*BRIEF*. Turn every line of the records below into a numbered list, one item per line, and drop the blank lines.

*RECORDS FOR THIS TASK*.
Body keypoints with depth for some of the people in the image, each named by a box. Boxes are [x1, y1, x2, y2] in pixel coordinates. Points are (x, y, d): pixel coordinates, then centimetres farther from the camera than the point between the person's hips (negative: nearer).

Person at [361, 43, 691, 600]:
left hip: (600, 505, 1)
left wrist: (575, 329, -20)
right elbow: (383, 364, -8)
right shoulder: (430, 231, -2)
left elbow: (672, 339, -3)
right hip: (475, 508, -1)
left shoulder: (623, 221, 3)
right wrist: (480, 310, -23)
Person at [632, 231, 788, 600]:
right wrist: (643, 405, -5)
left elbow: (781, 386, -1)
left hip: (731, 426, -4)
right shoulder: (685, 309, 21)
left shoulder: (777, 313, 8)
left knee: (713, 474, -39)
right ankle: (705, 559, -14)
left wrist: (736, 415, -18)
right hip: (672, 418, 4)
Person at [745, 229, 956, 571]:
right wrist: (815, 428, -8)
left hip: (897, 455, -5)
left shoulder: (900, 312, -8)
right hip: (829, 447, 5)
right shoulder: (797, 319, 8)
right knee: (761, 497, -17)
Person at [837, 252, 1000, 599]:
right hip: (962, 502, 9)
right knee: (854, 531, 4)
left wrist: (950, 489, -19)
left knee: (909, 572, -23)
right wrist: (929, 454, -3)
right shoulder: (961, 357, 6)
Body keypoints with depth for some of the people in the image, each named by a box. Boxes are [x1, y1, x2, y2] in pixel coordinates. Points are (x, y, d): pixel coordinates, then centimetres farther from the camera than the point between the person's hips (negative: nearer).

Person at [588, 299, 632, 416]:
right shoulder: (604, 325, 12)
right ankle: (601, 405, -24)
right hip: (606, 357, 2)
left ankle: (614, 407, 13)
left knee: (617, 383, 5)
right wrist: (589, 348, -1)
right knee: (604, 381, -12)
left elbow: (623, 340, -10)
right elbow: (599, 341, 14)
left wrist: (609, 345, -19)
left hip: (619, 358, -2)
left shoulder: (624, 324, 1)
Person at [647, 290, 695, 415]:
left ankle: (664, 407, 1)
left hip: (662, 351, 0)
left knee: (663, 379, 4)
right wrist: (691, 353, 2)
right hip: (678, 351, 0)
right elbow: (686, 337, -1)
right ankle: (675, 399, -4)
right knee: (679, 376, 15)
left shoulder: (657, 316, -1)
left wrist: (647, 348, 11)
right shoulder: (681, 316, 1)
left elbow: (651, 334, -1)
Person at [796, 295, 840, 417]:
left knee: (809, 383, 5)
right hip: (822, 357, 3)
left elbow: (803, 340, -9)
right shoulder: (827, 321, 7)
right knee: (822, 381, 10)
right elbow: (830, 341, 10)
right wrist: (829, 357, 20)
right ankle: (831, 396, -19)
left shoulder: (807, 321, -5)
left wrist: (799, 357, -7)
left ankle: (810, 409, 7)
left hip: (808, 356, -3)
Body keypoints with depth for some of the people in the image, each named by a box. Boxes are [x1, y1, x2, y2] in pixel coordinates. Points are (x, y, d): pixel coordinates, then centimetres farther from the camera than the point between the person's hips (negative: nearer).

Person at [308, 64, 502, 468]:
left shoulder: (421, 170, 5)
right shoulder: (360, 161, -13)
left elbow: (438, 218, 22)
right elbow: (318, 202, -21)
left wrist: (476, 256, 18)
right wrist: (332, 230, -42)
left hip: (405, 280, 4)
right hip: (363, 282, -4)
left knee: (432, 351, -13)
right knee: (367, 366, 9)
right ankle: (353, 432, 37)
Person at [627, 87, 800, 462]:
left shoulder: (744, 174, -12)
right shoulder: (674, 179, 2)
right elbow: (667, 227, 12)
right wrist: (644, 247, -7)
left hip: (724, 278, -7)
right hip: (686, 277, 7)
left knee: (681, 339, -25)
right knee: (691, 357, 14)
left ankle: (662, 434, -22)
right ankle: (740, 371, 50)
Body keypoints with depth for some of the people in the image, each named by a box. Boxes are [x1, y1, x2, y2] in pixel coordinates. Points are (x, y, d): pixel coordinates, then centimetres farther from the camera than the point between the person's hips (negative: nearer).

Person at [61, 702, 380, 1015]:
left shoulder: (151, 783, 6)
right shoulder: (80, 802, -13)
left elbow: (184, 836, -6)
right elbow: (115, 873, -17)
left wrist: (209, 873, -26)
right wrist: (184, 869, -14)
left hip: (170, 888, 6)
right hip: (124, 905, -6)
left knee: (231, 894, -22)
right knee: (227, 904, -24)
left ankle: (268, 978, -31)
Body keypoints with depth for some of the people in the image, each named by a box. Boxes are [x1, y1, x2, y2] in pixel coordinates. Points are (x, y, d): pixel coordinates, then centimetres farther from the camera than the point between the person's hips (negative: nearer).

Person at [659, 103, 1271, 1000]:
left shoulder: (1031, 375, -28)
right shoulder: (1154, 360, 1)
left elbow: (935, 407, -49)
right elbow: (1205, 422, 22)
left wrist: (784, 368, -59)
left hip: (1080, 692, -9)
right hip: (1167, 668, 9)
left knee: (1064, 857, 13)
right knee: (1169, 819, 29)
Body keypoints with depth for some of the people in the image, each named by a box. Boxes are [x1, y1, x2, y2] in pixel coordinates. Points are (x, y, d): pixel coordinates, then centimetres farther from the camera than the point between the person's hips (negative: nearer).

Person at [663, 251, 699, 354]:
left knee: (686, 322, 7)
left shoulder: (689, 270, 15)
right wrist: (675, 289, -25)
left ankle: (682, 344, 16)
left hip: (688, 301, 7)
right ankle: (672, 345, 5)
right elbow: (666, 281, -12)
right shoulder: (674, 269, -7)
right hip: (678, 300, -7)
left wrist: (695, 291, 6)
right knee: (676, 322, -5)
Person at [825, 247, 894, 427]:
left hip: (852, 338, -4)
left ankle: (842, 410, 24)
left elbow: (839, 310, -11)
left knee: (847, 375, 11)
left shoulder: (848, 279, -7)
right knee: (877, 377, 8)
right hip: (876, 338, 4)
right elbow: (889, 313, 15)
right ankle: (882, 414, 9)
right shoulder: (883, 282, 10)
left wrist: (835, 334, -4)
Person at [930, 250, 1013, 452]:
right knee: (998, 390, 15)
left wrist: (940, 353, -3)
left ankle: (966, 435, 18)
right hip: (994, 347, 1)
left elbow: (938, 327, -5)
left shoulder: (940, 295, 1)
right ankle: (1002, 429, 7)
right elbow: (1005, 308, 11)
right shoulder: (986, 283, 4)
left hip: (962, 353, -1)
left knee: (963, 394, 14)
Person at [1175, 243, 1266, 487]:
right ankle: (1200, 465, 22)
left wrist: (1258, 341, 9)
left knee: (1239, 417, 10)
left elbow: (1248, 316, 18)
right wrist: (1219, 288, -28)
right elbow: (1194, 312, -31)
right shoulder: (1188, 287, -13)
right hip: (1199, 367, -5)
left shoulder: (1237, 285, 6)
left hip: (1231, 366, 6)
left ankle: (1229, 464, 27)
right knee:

*FINAL ANSWER*.
1. Body keypoints with depth for some of the people in the image, each named by a box. Boxes are [x1, y1, x2, y2] in pixel coordinates. Points are (x, y, d): pixel coordinates, then centimetres farther from the camera than the point between the person's hips (negative: nearer).
2. Person at [361, 43, 691, 600]:
3. left hip: (600, 505, 1)
4. left wrist: (575, 329, -20)
5. right elbow: (383, 364, -8)
6. right shoulder: (430, 231, -2)
7. left elbow: (672, 339, -3)
8. right hip: (475, 508, -1)
9. left shoulder: (623, 221, 3)
10. right wrist: (480, 310, -23)
11. Person at [632, 231, 788, 600]:
12. right wrist: (643, 405, -5)
13. left elbow: (781, 386, -1)
14. left hip: (731, 426, -4)
15. right shoulder: (685, 309, 21)
16. left shoulder: (777, 313, 8)
17. left knee: (713, 474, -39)
18. right ankle: (705, 559, -14)
19. left wrist: (736, 415, -18)
20. right hip: (672, 418, 4)
21. Person at [745, 229, 956, 571]:
22. right wrist: (815, 428, -8)
23. left hip: (897, 455, -5)
24. left shoulder: (900, 312, -8)
25. right hip: (829, 447, 5)
26. right shoulder: (797, 319, 8)
27. right knee: (761, 497, -17)
28. Person at [837, 252, 1000, 599]:
29. right hip: (962, 502, 9)
30. right knee: (854, 531, 4)
31. left wrist: (950, 489, -19)
32. left knee: (909, 572, -23)
33. right wrist: (929, 454, -3)
34. right shoulder: (961, 357, 6)
35. Body keypoints with depth for some of the people in the image, each named by a box. Boxes are [x1, y1, x2, y2] in pixel coordinates. Points are (x, y, d): pixel coordinates, then centimetres farther from the camera than the point between the person's hips (negative: nearer).
36. Person at [588, 299, 632, 416]:
37. right shoulder: (604, 325, 12)
38. right ankle: (601, 405, -24)
39. right hip: (606, 357, 2)
40. left ankle: (614, 407, 13)
41. left knee: (617, 383, 5)
42. right wrist: (589, 348, -1)
43. right knee: (604, 381, -12)
44. left elbow: (623, 340, -10)
45. right elbow: (599, 341, 14)
46. left wrist: (609, 345, -19)
47. left hip: (619, 358, -2)
48. left shoulder: (624, 324, 1)
49. Person at [647, 290, 695, 415]:
50. left ankle: (664, 407, 1)
51. left hip: (662, 351, 0)
52. left knee: (663, 379, 4)
53. right wrist: (691, 353, 2)
54. right hip: (678, 351, 0)
55. right elbow: (686, 337, -1)
56. right ankle: (675, 399, -4)
57. right knee: (679, 376, 15)
58. left shoulder: (657, 316, -1)
59. left wrist: (647, 348, 11)
60. right shoulder: (681, 316, 1)
61. left elbow: (651, 334, -1)
62. Person at [796, 295, 840, 417]:
63. left knee: (809, 383, 5)
64. right hip: (822, 357, 3)
65. left elbow: (803, 340, -9)
66. right shoulder: (827, 321, 7)
67. right knee: (822, 381, 10)
68. right elbow: (830, 341, 10)
69. right wrist: (829, 357, 20)
70. right ankle: (831, 396, -19)
71. left shoulder: (807, 321, -5)
72. left wrist: (799, 357, -7)
73. left ankle: (810, 409, 7)
74. left hip: (808, 356, -3)
75. Body keypoints with depth for some of the people in the image, each named by a box. Boxes are [x1, y1, x2, y2] in pixel coordinates. Points are (x, y, d): pixel coordinates, then centimetres farther from the camera than the point between the person's hips (negative: nearer).
76. Person at [308, 64, 502, 468]:
77. left shoulder: (421, 170, 5)
78. right shoulder: (360, 161, -13)
79. left elbow: (438, 218, 22)
80. right elbow: (318, 202, -21)
81. left wrist: (476, 256, 18)
82. right wrist: (332, 230, -42)
83. left hip: (405, 280, 4)
84. right hip: (363, 282, -4)
85. left knee: (432, 351, -13)
86. right knee: (367, 366, 9)
87. right ankle: (353, 432, 37)
88. Person at [627, 87, 800, 462]:
89. left shoulder: (744, 174, -12)
90. right shoulder: (674, 179, 2)
91. right elbow: (667, 227, 12)
92. right wrist: (644, 247, -7)
93. left hip: (724, 278, -7)
94. right hip: (686, 277, 7)
95. left knee: (681, 339, -25)
96. right knee: (691, 357, 14)
97. left ankle: (662, 434, -22)
98. right ankle: (740, 371, 50)
99. Body keypoints with depth for some of the people in the image, each named by a box. Boxes are [x1, y1, x2, y2] in pixel coordinates. Points are (x, y, d): pixel coordinates, then centimetres farther from the camera than the point between the person's hips (negative: nearer).
100. Person at [61, 702, 380, 1015]:
101. left shoulder: (151, 783, 6)
102. right shoulder: (80, 802, -13)
103. left elbow: (184, 836, -6)
104. right elbow: (115, 873, -17)
105. left wrist: (209, 873, -26)
106. right wrist: (184, 869, -14)
107. left hip: (170, 888, 6)
108. right hip: (124, 905, -6)
109. left knee: (231, 894, -22)
110. right knee: (227, 904, -24)
111. left ankle: (268, 978, -31)
112. Body keypoints with depth for some of the people in the image, each named by a box. Boxes are [x1, y1, x2, y2] in pixel coordinates. Points are (x, y, d): pixel coordinates, then centimetres farther from the camera than the point between the person's hips (negative: nearer).
113. Person at [659, 103, 1271, 1000]:
114. left shoulder: (1031, 375, -28)
115. right shoulder: (1154, 360, 1)
116. left elbow: (935, 407, -49)
117. right elbow: (1205, 422, 22)
118. left wrist: (784, 368, -59)
119. left hip: (1080, 692, -9)
120. right hip: (1167, 668, 9)
121. left knee: (1064, 857, 13)
122. right knee: (1169, 819, 29)
123. Body keypoints with depth for some of the people in the image, each named by a box. Boxes are [x1, y1, x2, y2] in pixel coordinates. Points are (x, y, d): pixel coordinates, then centimetres farther from the camera than the point between the person's hips (negative: nearer).
124. Person at [663, 251, 699, 354]:
125. left knee: (686, 322, 7)
126. left shoulder: (689, 270, 15)
127. right wrist: (675, 289, -25)
128. left ankle: (682, 344, 16)
129. left hip: (688, 301, 7)
130. right ankle: (672, 345, 5)
131. right elbow: (666, 281, -12)
132. right shoulder: (674, 269, -7)
133. right hip: (678, 300, -7)
134. left wrist: (695, 291, 6)
135. right knee: (676, 322, -5)
136. Person at [825, 247, 894, 427]:
137. left hip: (852, 338, -4)
138. left ankle: (842, 410, 24)
139. left elbow: (839, 310, -11)
140. left knee: (847, 375, 11)
141. left shoulder: (848, 279, -7)
142. right knee: (877, 377, 8)
143. right hip: (876, 338, 4)
144. right elbow: (889, 313, 15)
145. right ankle: (882, 414, 9)
146. right shoulder: (883, 282, 10)
147. left wrist: (835, 334, -4)
148. Person at [930, 250, 1013, 452]:
149. right knee: (998, 390, 15)
150. left wrist: (940, 353, -3)
151. left ankle: (966, 435, 18)
152. right hip: (994, 347, 1)
153. left elbow: (938, 327, -5)
154. left shoulder: (940, 295, 1)
155. right ankle: (1002, 429, 7)
156. right elbow: (1005, 308, 11)
157. right shoulder: (986, 283, 4)
158. left hip: (962, 353, -1)
159. left knee: (963, 394, 14)
160. Person at [1175, 243, 1266, 487]:
161. right ankle: (1200, 465, 22)
162. left wrist: (1258, 341, 9)
163. left knee: (1239, 417, 10)
164. left elbow: (1248, 316, 18)
165. right wrist: (1219, 288, -28)
166. right elbow: (1194, 312, -31)
167. right shoulder: (1188, 287, -13)
168. right hip: (1199, 367, -5)
169. left shoulder: (1237, 285, 6)
170. left hip: (1231, 366, 6)
171. left ankle: (1229, 464, 27)
172. right knee:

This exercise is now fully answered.